I have never been good at receiving things. I have always had a hard time with it, mostly because I am a person who likes to work for the things they need. If I need an extra twenty dollars, instead of asking my dad or someone for it, I will see if there is something I can do to earn it.
While there is nothing wrong with putting my hands to work to get something I want or need, I have found that in my relationship with the Lord, that is a mentality and a way of living I need to abandon in some ways. The Lord is a giver. He gives us life, He gives us food and shelter and a number of other things aka everything!! Literally everything we have was given from the Lord. I have noticed that I do not always remember that and I have been living as though I have to work for things when I literally have a Lord who is a provider.

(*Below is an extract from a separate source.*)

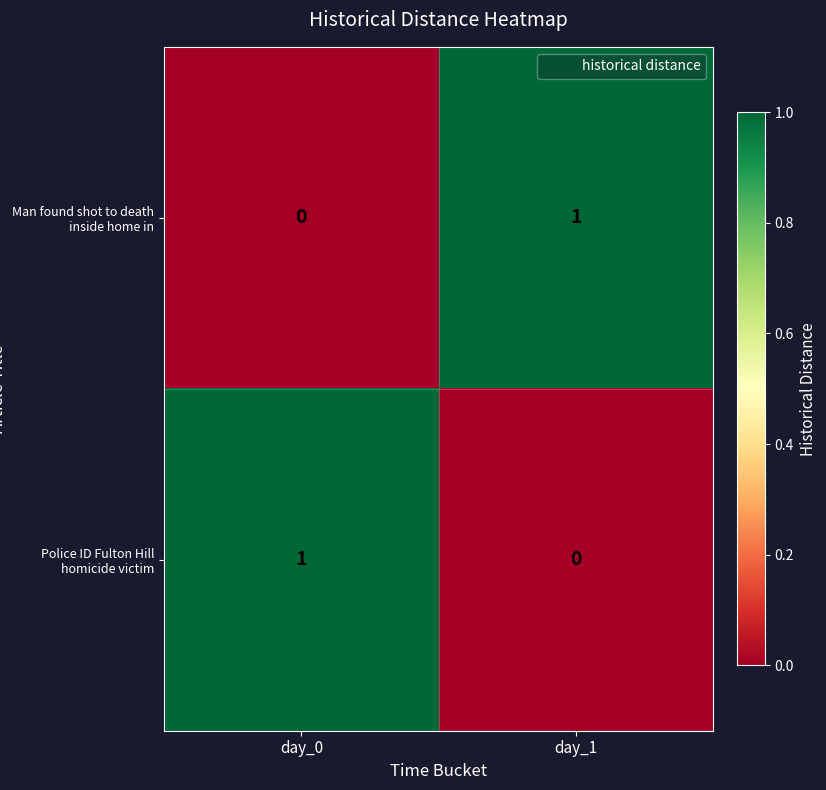

Is it true that Man found shot to death inside home in equals -1 at day_0?

False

I had a talk with my dad one day, in the parking lot of our church. He had seen me earlier in the week and felt I was stressed about something, I told him I was okay and that everything was fine, but being the dad he is, he knew I was not being truthful. On that night in particular, I had plans to go to the bible study on campus as opposed to the one at my church, yet he called me and told me to meet him at church, I showed up and there the lecture began.

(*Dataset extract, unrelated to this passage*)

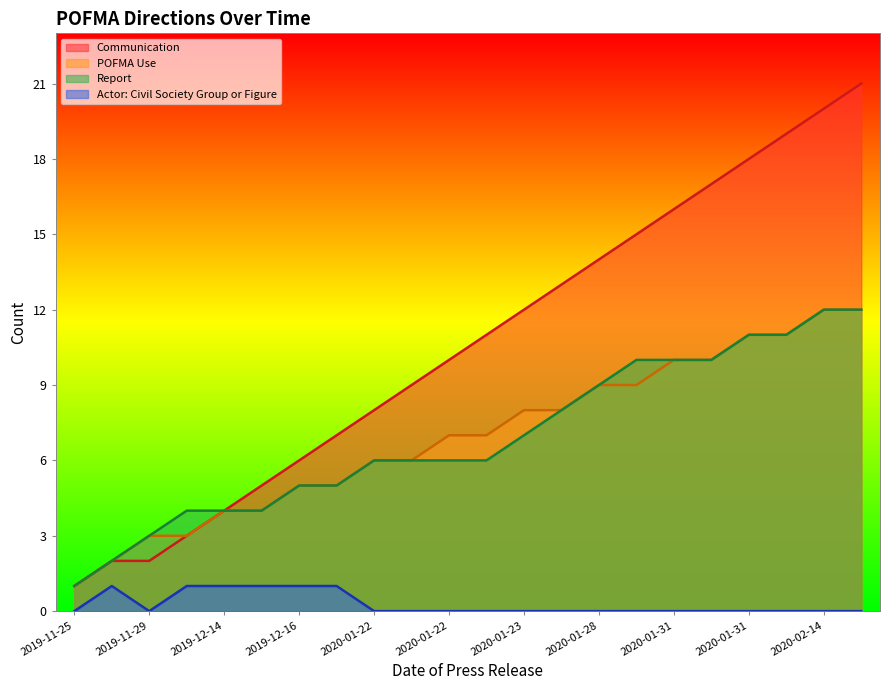

What is the label of the 9th point from the left?

2020-01-22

My dad likes to lecture and give life examples so that we (his children) can understand that he is not just saying things but is speaking from experience. He told me that he knew I was not being truthful the last time we spoke but he wanted to give me the opportunity to reach out to him and tell him what was going on, when he realized I was not going to, he called. In the time I spent speaking with him, the Lord made me aware of a few things, the biggest being my inability to put my pride aside and ask for help.
I knew I needed help, yet I allow the view others have of me – including my dad, stop me from asking for help when I need it. I am the one everyone goes to when they need something, I am the reliable one, I am the independent one but most importantly, I am the strong one. When I need help, I try to figure things out on my own. I will exhaust every option before I ask for help, so naturally receiving things from others (gifted or asked) is not easy for me either. In my eyes, it is a sign of weakness and that is obviously opposite of strength...at least that is what I believed.
In the natural, that does not seem so bad, sure I should know that asking for help does not mean I am weak but in the spiritual that is something that raises red flags, or at least I feel it should. How can I serve a God who is a giver and not be good at receiving? It just does not make sense, I cannot say that I trust the Lord to be my provider if I have my hands closed when He is trying to give me something. In reality, that is what I was doing...sometimes what I find myself still doing.
I have a fear of becoming comfortable with receiving things, that I will loose my natural instinct to work for what I need or want and become a lazy person, forgetting what it means to work for the things I need or what. When I am given the opportunity to receive something, I am always hesitant because the pride in my heart and my fear creeps in and makes me feel like I may grow too comfortable.
The only way I can become a better receiver is to become a better giver. I already feel I am good at giving things to others, whatever I am capable of I give it. What I am not good at giving is others the ability to be givers when it comes to them giving to me, this includes the Lord. I want to be a better receiver so I will be better with allowing others and the ord to give to me.
I will leave us with a prayer,
Lord I love You and thank You for all that You are. I pray that you would help me become a giver so when You or anyone else You allow wants to give me something I would not reject their giving. I ask that You would remove the pride in my heart that stops me from asking for help and that prompts me to reject or deny the help or gifting someone offers me. I ask that You would also help me receive the things You have for me better as well. That I would not focus on the natural and forget about the spiritual, there are spiritual things You want to give me and I must be in a place to receive them. There are things I have asked for but have not received because I have not been in a place to receive them, would You help me in this Lord?